_Your goal_
Work out how many lines in these entries include the string "center", and give only that figure.

(Records provided)

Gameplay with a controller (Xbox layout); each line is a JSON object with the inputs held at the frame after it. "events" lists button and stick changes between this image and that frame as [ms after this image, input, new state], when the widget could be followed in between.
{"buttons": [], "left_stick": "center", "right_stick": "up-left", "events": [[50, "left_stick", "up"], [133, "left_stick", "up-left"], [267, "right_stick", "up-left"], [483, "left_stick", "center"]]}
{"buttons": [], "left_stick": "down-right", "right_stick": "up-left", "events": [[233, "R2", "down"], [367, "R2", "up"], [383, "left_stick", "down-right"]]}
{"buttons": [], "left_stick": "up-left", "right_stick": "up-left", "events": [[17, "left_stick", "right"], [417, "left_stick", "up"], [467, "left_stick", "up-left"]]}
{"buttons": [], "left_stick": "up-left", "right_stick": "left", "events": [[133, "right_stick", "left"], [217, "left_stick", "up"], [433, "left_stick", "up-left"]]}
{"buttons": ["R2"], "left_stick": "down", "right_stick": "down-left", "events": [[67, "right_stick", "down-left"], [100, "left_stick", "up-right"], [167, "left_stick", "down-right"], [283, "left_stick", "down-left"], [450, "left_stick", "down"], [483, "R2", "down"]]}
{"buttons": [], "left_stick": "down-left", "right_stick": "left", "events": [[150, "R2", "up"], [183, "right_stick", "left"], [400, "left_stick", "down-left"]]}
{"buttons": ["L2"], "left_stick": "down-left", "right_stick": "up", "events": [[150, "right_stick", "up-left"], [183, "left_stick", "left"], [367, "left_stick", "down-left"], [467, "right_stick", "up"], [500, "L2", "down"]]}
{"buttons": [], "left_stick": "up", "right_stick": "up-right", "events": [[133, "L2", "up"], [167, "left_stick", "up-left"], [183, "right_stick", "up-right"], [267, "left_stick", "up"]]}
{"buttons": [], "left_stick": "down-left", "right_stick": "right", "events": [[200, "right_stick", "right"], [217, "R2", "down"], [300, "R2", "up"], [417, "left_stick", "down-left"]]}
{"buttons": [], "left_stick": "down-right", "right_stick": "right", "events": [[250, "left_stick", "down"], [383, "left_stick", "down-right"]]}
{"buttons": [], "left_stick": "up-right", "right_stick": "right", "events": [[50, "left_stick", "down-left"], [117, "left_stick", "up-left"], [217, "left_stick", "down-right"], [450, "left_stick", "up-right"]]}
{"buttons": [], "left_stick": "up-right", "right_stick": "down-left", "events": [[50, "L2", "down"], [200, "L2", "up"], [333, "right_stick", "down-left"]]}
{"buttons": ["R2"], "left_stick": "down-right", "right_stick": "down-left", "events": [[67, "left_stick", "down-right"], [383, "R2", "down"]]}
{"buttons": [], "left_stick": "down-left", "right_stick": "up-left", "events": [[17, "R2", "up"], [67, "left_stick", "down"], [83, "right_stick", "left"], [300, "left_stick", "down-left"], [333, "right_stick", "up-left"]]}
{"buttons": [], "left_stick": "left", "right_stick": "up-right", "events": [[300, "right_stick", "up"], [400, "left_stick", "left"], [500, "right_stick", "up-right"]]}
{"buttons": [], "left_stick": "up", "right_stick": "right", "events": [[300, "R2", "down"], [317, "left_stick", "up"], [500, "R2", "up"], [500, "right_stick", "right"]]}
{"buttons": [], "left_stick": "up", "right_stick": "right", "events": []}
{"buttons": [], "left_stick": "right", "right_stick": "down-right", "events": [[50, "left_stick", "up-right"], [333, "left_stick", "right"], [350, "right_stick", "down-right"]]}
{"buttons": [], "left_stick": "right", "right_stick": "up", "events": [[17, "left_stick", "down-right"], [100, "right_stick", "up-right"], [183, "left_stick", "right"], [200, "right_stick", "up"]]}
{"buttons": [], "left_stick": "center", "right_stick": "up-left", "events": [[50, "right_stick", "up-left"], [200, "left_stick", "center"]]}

(End Records provided)

_Task result_
2